Paylaş
Eeeeeeyyy! Muhalefet!
Eeeeeeyyy fitne ve şer ocağı. Yemin töreninin icra edildiği gün Meclis’te yaptığınız şey neydi? Koca Meclis Başkanı’nın (*) kafasını nişanlayıp, iç tüzük kitabını atmak marifet miydi?
O kitap Cemil Bey’in yüksek fikirlerle dolu “kutlu kafasına” denk gelse, cilt yeri başında yara açsa, değerli büyüğümüzün pekmezini akıtsa daha mı iyi olurdu?
Kuzey Kore gibi, Katar gibi, Malezya gibi, Papua Yeni Gine gibi dünyanın en önemli devletlerinin temsilcileri oradaydı. Böyle bir kanlı sahneye tanık olduktan sonra kendilerine gelebilirler miydi?
Onlar özür dilemiyor, ben dileyeyim. Ama muhalefet namına değil, duayen bir köşe yazarı olarak insanlık namına, hatta kanun namına Sayın Cemil Çiçek’ten özür diliyorum.
***
Peki, suçu neymiş Sayın Cemil Bey’in? Muhalefetin boş konuşan adamlarına söz vermemiş olmasıymış. Niye versin ki? Meclis Başkanı’nın görevi muhalefeti değil, iktidarı konuşturmaktır.
Ayrıca Sayın Cemil Çiçek üçüncü dönem kuralına takıldığı için gayet dertli. Kimi bulursa Meclis’te makam odasına tıkıyor, kendine cıgara sararken “Ne olacak bu milletvekillerinin hali?” diye sorup içleniyor.
Seçilememe ihtimali o kadar içine işlemiş yani..
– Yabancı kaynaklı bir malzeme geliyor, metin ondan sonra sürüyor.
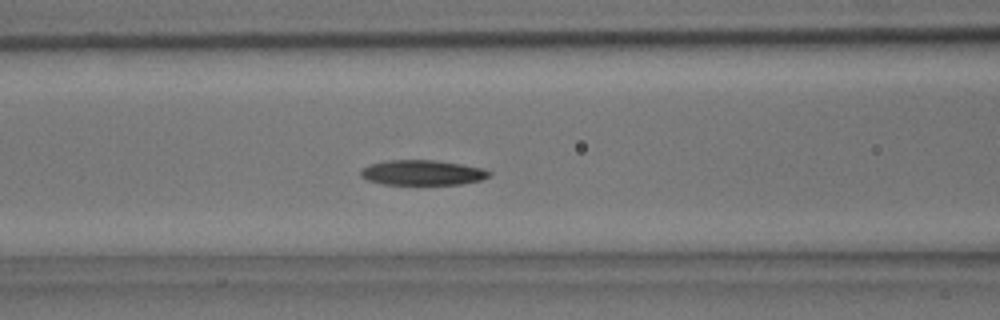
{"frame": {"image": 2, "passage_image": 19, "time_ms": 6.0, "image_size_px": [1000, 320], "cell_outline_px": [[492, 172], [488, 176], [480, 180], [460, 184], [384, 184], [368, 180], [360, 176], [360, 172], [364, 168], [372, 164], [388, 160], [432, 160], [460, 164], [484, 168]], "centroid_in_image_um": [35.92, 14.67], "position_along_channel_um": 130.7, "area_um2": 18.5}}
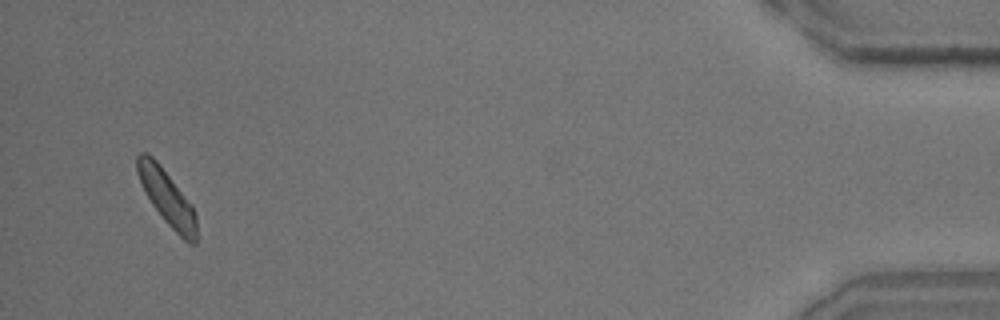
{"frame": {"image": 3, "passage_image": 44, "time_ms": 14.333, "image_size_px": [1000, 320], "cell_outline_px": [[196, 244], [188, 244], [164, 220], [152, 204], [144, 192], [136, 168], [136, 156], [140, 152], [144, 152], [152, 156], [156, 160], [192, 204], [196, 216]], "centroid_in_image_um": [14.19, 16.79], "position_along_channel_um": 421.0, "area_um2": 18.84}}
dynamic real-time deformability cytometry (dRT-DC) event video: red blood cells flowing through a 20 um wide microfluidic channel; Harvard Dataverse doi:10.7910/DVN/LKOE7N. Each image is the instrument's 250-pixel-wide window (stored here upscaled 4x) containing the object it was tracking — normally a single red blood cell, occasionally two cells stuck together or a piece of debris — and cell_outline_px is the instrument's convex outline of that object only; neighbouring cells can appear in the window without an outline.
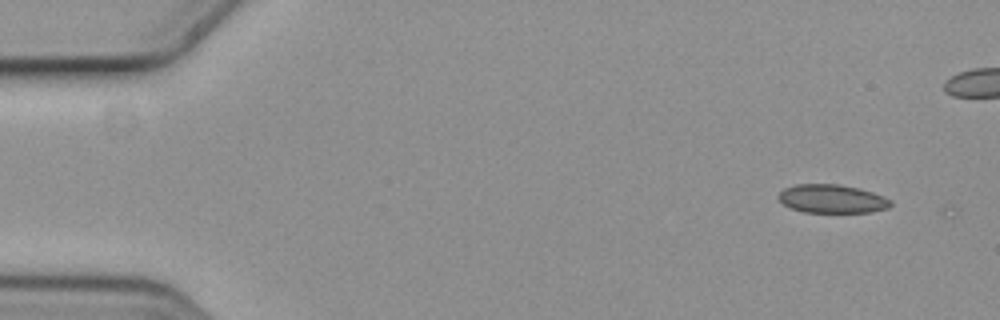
{"species": "common noctule bat (a hibernating species)", "species_latin": "Nyctalus noctula", "temperature_condition": "cold", "stored_images_in_passage": 2, "camera_frame_rate_fps": 3000, "um_per_image_px": 0.085, "animal": {"sex": "female", "body_mass_g": 19.3, "forearm_length_mm": 54.1}, "frame": {"image": 1, "passage_image": 1, "time_ms": 0.0, "image_size_px": [1000, 320], "cell_outline_px": [[892, 204], [888, 208], [872, 212], [804, 212], [792, 208], [784, 204], [776, 196], [784, 188], [796, 184], [836, 184], [860, 188], [872, 192], [892, 200]], "centroid_in_image_um": [70.73, 16.89], "position_along_channel_um": 14.3, "area_um2": 18.61}}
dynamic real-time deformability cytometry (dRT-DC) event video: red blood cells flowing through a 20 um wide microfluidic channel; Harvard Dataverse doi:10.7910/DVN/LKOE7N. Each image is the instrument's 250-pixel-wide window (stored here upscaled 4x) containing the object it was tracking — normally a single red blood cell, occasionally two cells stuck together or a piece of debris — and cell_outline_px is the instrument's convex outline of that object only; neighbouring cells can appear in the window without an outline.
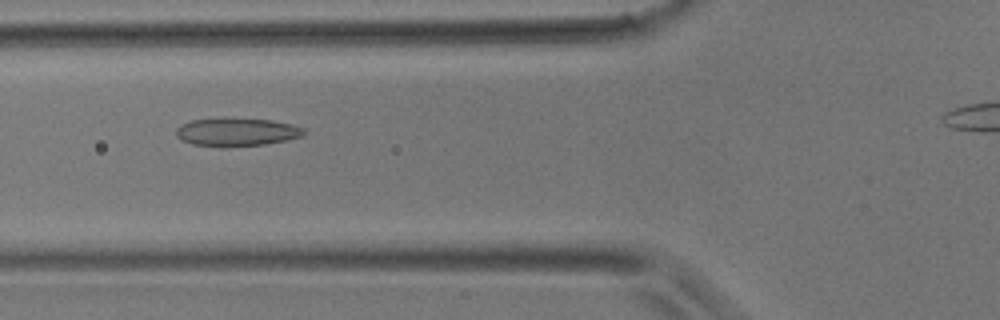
{"species": "common noctule bat (a hibernating species)", "species_latin": "Nyctalus noctula", "temperature_condition": "room temperature", "stored_images_in_passage": 3, "camera_frame_rate_fps": 3000, "um_per_image_px": 0.085, "animal": {"sex": "male", "body_mass_g": 17.9}, "frame": {"image": 1, "passage_image": 3, "time_ms": 0.667, "image_size_px": [1000, 320], "cell_outline_px": [[308, 132], [304, 136], [264, 144], [224, 148], [192, 144], [176, 136], [176, 128], [180, 124], [192, 120], [272, 120], [292, 124], [304, 128]], "centroid_in_image_um": [20.15, 11.26], "position_along_channel_um": 105.7, "area_um2": 20.58}}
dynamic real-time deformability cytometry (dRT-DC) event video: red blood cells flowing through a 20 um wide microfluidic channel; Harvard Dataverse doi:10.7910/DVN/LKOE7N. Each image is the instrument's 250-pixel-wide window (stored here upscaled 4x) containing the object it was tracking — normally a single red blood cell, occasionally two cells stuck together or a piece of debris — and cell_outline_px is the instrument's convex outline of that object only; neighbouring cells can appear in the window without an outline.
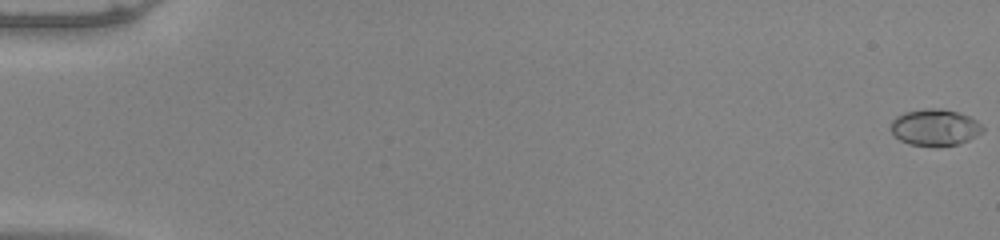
{"species": "common noctule bat (a hibernating species)", "species_latin": "Nyctalus noctula", "temperature_condition": "warm", "stored_images_in_passage": 54, "camera_frame_rate_fps": 3000, "um_per_image_px": 0.085, "animal": {"sex": "male", "body_mass_g": 20.0, "forearm_length_mm": 53.3}, "frame": {"image": 1, "passage_image": 1, "time_ms": 0.0, "image_size_px": [1000, 240], "cell_outline_px": [[984, 132], [960, 144], [908, 144], [900, 140], [888, 128], [892, 120], [896, 116], [904, 112], [924, 108], [940, 108], [960, 112], [976, 120], [984, 128]], "centroid_in_image_um": [79.46, 10.79], "position_along_channel_um": 5.5, "area_um2": 19.42}}
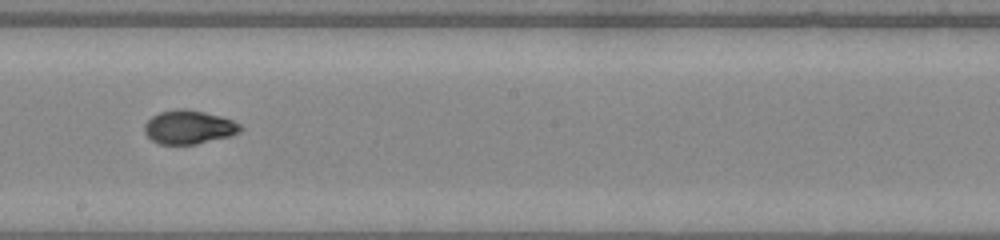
{"frame": {"image": 2, "passage_image": 32, "time_ms": 10.333, "image_size_px": [1000, 240], "cell_outline_px": [[244, 128], [240, 132], [232, 136], [196, 144], [160, 144], [152, 140], [144, 132], [144, 124], [152, 116], [160, 112], [180, 108], [188, 108], [220, 116], [232, 120], [240, 124]], "centroid_in_image_um": [16.07, 10.8], "position_along_channel_um": 232.1, "area_um2": 18.96}}
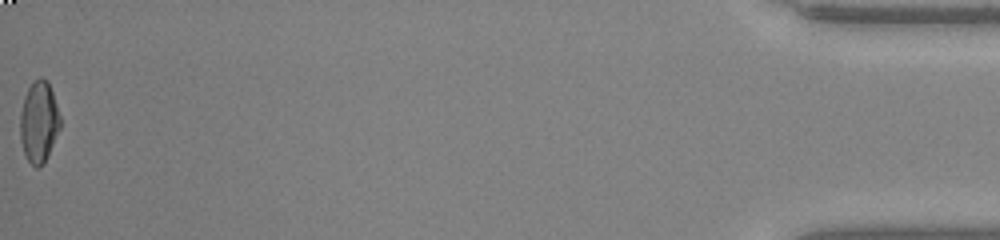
{"frame": {"image": 3, "passage_image": 54, "time_ms": 17.667, "image_size_px": [1000, 240], "cell_outline_px": [[60, 128], [44, 164], [36, 168], [28, 160], [24, 152], [20, 140], [20, 112], [24, 96], [32, 80], [40, 76], [48, 80], [60, 116]], "centroid_in_image_um": [3.29, 10.33], "position_along_channel_um": 431.9, "area_um2": 19.07}, "authors_computed_cell_mechanics": {"area_um2": 18.9295, "velocity_mm_per_s": 3.9973, "shape_relaxation_time_tau1_ms": 8.7407, "shape_relaxation_time_tau2_ms": null, "deformation_change_tau1": 0.2992, "deformation_change_tau2": null}}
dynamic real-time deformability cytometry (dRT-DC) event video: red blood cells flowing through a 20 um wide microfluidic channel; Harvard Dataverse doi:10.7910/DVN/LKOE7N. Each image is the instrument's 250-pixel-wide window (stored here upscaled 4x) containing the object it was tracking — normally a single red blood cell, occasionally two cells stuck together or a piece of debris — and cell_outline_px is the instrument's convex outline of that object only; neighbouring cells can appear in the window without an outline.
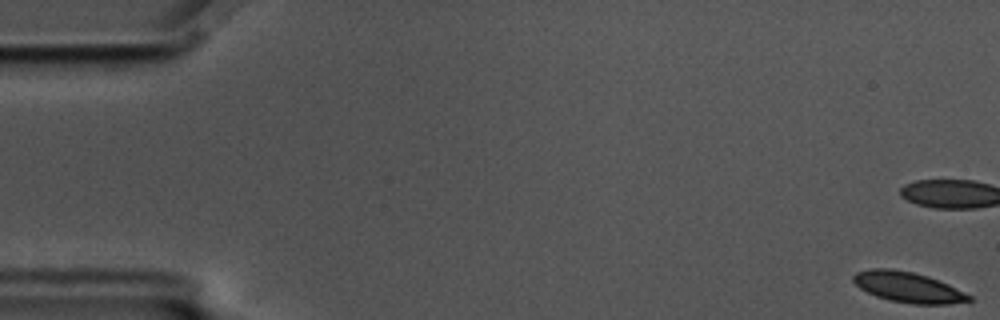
{"species": "common noctule bat (a hibernating species)", "species_latin": "Nyctalus noctula", "temperature_condition": "cold", "stored_images_in_passage": 58, "camera_frame_rate_fps": 3000, "um_per_image_px": 0.085, "animal": {"sex": "male", "body_mass_g": 17.5, "forearm_length_mm": 52.3}, "frame": {"image": 1, "passage_image": 1, "time_ms": 0.0, "image_size_px": [1000, 320], "cell_outline_px": [[972, 300], [948, 304], [912, 304], [888, 300], [876, 296], [860, 288], [852, 280], [852, 276], [856, 272], [868, 268], [892, 268], [912, 272], [928, 276], [948, 284], [972, 296]], "centroid_in_image_um": [77.15, 24.4], "position_along_channel_um": 7.8, "area_um2": 20.58}, "authors_computed_cell_mechanics": {"area_um2": 21.2704, "velocity_mm_per_s": 3.4411, "shape_relaxation_time_tau1_ms": 8.3672, "shape_relaxation_time_tau2_ms": 3.2087, "deformation_change_tau1": 0.1336, "deformation_change_tau2": 0.0844}}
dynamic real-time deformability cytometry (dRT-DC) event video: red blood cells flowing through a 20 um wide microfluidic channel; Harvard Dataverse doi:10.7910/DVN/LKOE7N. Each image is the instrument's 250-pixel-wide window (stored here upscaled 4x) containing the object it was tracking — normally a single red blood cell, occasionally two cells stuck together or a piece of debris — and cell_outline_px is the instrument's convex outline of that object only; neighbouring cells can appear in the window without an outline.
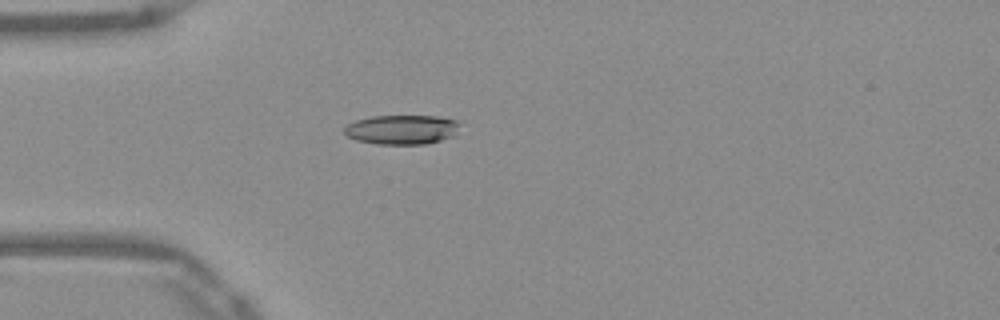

İstese “O Güzel Sevgi İnsanına” gidip bizzat bu soruyu sorar. Ancak üstün memleket aşkı ve hizmet tutkusu yüzünden liderini böyle küçük ayrıntılarla meşgul etmek istemiyor.
Tabii biraz da paçası sıkmıyor ama bu demokrasilerde normaldir.
Varsın olsun, seçilemezse de biz onu hep hatırlayacağız. Giydiği frakı kendine yakıştırmasını, resmi törenlerde valiyi karşılayan köy muhtarı içtenliği ile dimdik durmasını özleyeceğiz.
Güle güle git Sayın Cemil Çiçek. Parlamentodaki yerin dolmaz ama elimizden geleni yapacağız.
Şimdi zat-ı aliniz için asıl görev taşrada başlıyor. Memleketiniz Yozgat’taki bir kahvede arkadaşlarınızla domino oynarken, partimizi savunmak da bir memleket hizmetidir.
***
Bu Kemal Kılıçdaroğlu’ndan iyice sıtkım sıyrıldı.
Adamı Meclis’te vukuat çıkarmış, onu ayıplayıp “Ben onun dersini veririm” diyeceğine dikine dikine konuşmasın mı?
Kalkmış milletin gözüne baka baka “Ben yalana tanıklık etmem” diyor. Sanki ona “Bize yalancı şahit lazım, gelir misin?” diyen olmuş da naz yapıyor.
Tanıklık etmezsen etme.
Bugün tanıklık etmeyen, gün gelir sanıklık eder. Bunu da böyle bilesin. Laflarına o kadar kızdım ki tarafsızlığımla bilinen bir köşe yazarı olmasam, denk geldiğim ilk muhalife tekme sille girişirdim.
Benim de böyle duygusal bir tarafım vardır işte.
***
Sayın Abdullah Gül’ün sivil hayata adım attığı gün arıza çıkarma eğiliminde olduğunu hayretle gördüm. Mezar ziyaret etmeler, hukuk herkesten üstündür, diye “O güzel sevgi insanına” laf sokmalar.
Şık durmadı.
Şimdi sağa sola twitt atarak milletin kafasını karıştıracak.
Sayın Abdullah Gül böyle hırçın değildi ama sanırım eşi hanımefendi onu fiştikliyor. İnşallah aile içi muhalefetin oyununa gelmez. Notlarımı burada bitiriyorum.
Her nerede yaşanıyor ve yaşatılıyorsa, oradakiler sevgi içinde kalsın.
THE END
(*) O’Yazar kullandığı bu cümlede Sayın Meclis Başkanı için “koca kafalı” demek istemiyor. Cemil Çiçek’in oturduğu makamın yüceliğinin altını çizmek istiyor.